Presque seul Mirabeau résiste à la lecture, parce qu’il nous apprend toujours quelque chose, parce qu’il connaît à fond et en général de première main les questions qu’il traite. Son instruction si étendue n’a pas d’ailleurs le caractère d’une encyclopédie théorique ; il s’y mêle un grand fonds d’expérience et d’observation pratique. Personne ne s’enferme moins que lui dans des formules spéculatives. Il a trop vécu au milieu de ses semblables, il a trop éprouvé les vicissitudes de la vie pour ne pas se plier aux circonstances. Nous avons déjà eu, nous aurons souvent encore la preuve de la souplesse de son esprit. Sa connaissance des hommes égale sa connaissance des choses. Que de physionomies diverses et opposées n’a-t-il pas eu occasion d’observer dans le cours de son aventureuse existence ! Destiné à faire partie d’une caste, il en est sorti de bonne heure pour explorer les alentours et bientôt la société tout entière. Comme le dit justement M. Charles de Loménie, « il a frayé avec toutes les classes sociales en France et à l’étranger. Il est monté dans les carrosses du roi très chrétien, il a fréquenté des princes et des ministres, cl pourtant il a eu des rapports de familiarité avec des petits hommes de loi, des artistes, des journalistes, des libraires, et jusqu’à des inspecteurs de police. Il a lui-même passé par toutes les conditions, exercé tous les métiers, lutté contre toutes les difficultés. »
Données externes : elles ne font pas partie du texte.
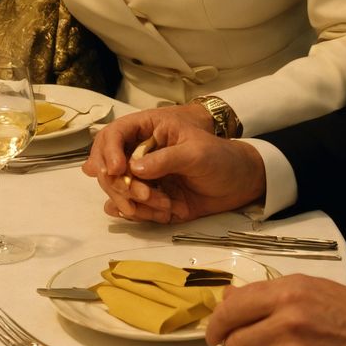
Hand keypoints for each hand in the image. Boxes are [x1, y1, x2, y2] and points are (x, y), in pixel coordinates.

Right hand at [83, 107, 264, 224]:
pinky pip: (131, 208)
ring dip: (133, 203)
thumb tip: (133, 167)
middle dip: (121, 184)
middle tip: (145, 195)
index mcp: (147, 130)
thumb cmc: (220, 158)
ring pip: (117, 190)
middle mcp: (139, 152)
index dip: (108, 151)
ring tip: (165, 206)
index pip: (114, 134)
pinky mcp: (149, 198)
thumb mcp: (196, 153)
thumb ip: (165, 159)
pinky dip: (141, 215)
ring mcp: (143, 177)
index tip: (117, 170)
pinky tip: (161, 213)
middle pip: (107, 166)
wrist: (239, 185)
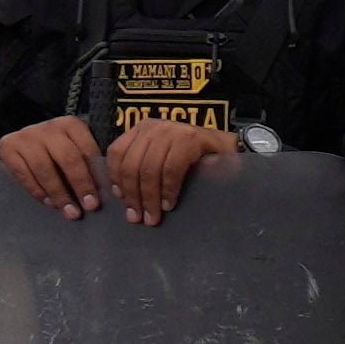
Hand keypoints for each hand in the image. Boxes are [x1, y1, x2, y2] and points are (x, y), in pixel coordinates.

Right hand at [0, 114, 104, 218]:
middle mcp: (48, 127)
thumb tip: (102, 193)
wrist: (23, 142)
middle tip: (90, 206)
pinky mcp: (7, 147)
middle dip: (81, 185)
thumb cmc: (57, 151)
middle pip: (68, 158)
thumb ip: (87, 165)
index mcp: (71, 125)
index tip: (102, 196)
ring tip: (69, 211)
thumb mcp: (75, 150)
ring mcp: (26, 135)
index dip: (96, 175)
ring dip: (59, 193)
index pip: (88, 151)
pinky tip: (49, 203)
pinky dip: (37, 191)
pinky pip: (23, 173)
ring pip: (44, 168)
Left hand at [102, 111, 233, 225]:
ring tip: (153, 216)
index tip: (121, 199)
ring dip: (149, 197)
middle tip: (137, 217)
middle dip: (133, 195)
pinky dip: (168, 190)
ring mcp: (172, 132)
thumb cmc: (193, 155)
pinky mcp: (191, 140)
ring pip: (149, 169)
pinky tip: (169, 204)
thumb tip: (123, 195)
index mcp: (142, 129)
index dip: (115, 177)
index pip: (117, 152)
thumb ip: (143, 165)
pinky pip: (171, 170)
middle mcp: (153, 127)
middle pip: (132, 164)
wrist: (228, 147)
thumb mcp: (162, 154)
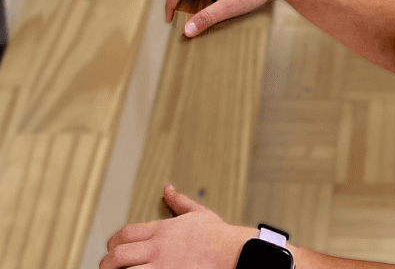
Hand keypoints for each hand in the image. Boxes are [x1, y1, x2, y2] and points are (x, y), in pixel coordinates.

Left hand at [101, 185, 251, 268]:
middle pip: (118, 255)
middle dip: (107, 263)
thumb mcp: (199, 213)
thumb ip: (180, 202)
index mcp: (163, 229)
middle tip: (106, 267)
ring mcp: (161, 266)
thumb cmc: (217, 235)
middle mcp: (158, 247)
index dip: (113, 242)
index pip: (126, 233)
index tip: (111, 249)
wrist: (232, 252)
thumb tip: (168, 189)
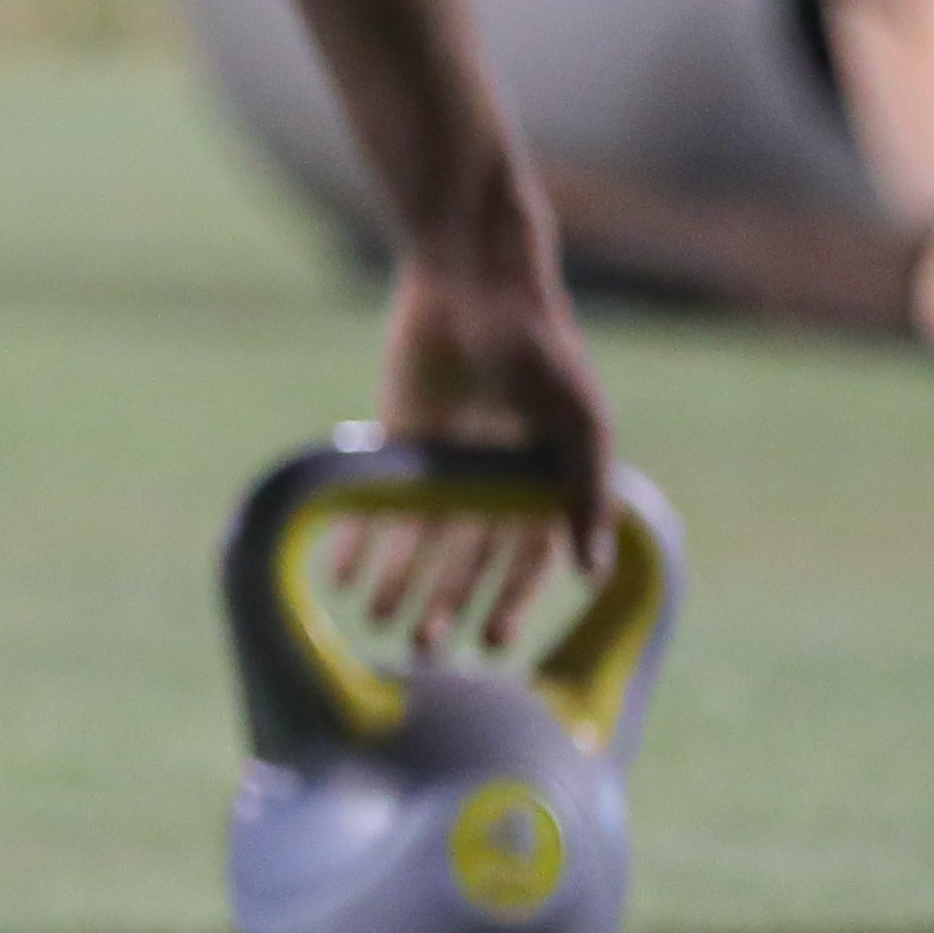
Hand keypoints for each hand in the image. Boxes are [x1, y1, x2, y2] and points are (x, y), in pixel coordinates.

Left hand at [348, 194, 614, 648]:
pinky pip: (377, 504)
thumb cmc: (541, 350)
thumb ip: (588, 495)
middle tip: (424, 649)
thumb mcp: (580, 424)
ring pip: (418, 543)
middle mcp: (489, 484)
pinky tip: (342, 572)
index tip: (490, 641)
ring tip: (379, 621)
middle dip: (446, 606)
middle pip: (465, 562)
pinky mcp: (397, 443)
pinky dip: (360, 538)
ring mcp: (442, 465)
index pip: (523, 562)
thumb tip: (591, 576)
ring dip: (399, 583)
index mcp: (541, 485)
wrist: (475, 283)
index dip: (510, 603)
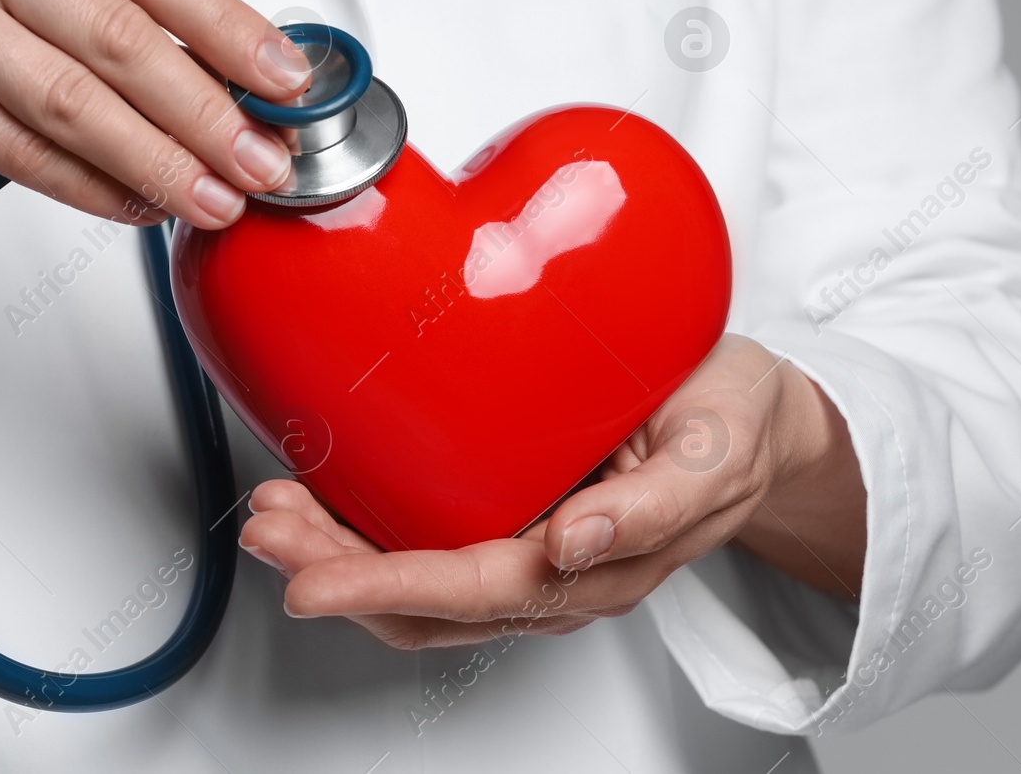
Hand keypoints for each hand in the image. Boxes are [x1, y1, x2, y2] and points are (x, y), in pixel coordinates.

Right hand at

Par là encore il est supérieur à la plupart de ses collègues. En est-il un seul parmi eux qui soit plus libre que lui de préjugés, plus au courant de ce que peuvent désirer et souffrir les hommes de chaque condition ? Cette supériorité se révélera bientôt lorsque viendra l’heure des grandes résolutions et des grands débats. En attendant, Mirabeau ronge son frein. Se sentant isolé, tenu à l’écart, il veut forcer la cour et en même temps l’assemblée à compter avec lui. Déjà le jour même de l’ouverture des états-généraux, il avait projeté d’attirer l’attention sur sa personne par un coup d’éclat. Il entrait en séance avec un discours écrit qu’il se proposait de lire, contrairement à l’étiquette, sans en avoir obtenu l’autorisation du roi.